SynthID is created using two neural networks. One takes the unique image and produces one other image that appears almost similar to it, but with some pixels subtly modified. This creates an embedded pattern that’s invisible to the human eye. The second neural network can spot the pattern and can tell users whether it detects a watermark, suspects the image has a watermark, or finds that it doesn’t have a watermark. Kohli said SynthID is designed in a way which means the watermark can still be detected even when the image is screenshotted or edited—for instance, by rotating or resizing it. 
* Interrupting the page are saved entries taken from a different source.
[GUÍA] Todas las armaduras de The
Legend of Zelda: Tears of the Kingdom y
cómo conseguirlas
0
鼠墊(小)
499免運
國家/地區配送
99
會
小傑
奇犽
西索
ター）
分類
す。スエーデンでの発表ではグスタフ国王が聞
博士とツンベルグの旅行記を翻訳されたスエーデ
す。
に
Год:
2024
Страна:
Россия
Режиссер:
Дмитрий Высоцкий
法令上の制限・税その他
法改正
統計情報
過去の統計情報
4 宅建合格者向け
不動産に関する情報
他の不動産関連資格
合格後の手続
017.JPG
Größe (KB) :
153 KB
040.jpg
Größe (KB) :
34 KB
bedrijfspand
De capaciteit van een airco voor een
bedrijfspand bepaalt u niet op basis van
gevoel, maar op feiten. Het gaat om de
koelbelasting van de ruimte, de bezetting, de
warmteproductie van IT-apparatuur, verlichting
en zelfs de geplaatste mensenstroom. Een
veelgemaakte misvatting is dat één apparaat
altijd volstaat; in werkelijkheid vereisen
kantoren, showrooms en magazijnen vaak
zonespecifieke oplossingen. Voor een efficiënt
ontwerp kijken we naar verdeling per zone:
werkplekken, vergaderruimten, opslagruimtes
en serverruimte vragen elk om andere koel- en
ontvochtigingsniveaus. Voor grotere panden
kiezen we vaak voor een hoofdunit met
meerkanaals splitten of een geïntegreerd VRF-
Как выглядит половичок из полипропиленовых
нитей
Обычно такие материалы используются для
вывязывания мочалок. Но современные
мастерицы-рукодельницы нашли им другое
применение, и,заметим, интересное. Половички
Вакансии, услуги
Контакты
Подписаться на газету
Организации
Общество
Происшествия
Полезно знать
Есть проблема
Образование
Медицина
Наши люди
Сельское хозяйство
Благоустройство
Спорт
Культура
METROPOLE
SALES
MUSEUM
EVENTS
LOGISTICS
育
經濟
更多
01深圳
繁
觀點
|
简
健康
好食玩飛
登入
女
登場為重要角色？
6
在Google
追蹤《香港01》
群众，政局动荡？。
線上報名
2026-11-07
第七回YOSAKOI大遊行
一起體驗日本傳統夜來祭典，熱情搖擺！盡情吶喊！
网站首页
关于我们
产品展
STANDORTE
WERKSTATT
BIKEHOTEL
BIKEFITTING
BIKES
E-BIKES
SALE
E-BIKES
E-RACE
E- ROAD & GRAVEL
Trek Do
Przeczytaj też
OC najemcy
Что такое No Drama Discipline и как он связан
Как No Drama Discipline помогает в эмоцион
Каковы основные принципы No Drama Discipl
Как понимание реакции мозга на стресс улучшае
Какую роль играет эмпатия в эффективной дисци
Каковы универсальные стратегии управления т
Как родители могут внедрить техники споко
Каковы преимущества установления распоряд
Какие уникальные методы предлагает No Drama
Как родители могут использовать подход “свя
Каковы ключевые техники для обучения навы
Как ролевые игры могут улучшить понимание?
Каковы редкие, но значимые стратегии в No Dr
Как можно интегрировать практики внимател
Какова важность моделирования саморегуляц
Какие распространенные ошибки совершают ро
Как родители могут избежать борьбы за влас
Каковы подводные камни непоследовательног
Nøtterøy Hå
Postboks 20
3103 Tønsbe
Google DeepMind is just not the just one working on these styles of watermarking methods,  says Ben Zhao, a professor on the University of Chicago, who has worked on systems to forestall artists’ images from being scraped by AI systems. Similar techniques already exist and are utilized in the open-source AI image generator Stable Diffusion. Meta has also conducted research on watermarks, even though it has yet to launch any public watermarking tools. 

Kohli claims Google DeepMind’s watermark is more proof against tampering than previous attempts to create watermarks for images, although still not perfectly immune.  

But Zhao is skeptical. “There are few or no watermarks which have proven robust over time,” he says. Early work on watermarks for text has found that they’re easily broken, often inside just a few months.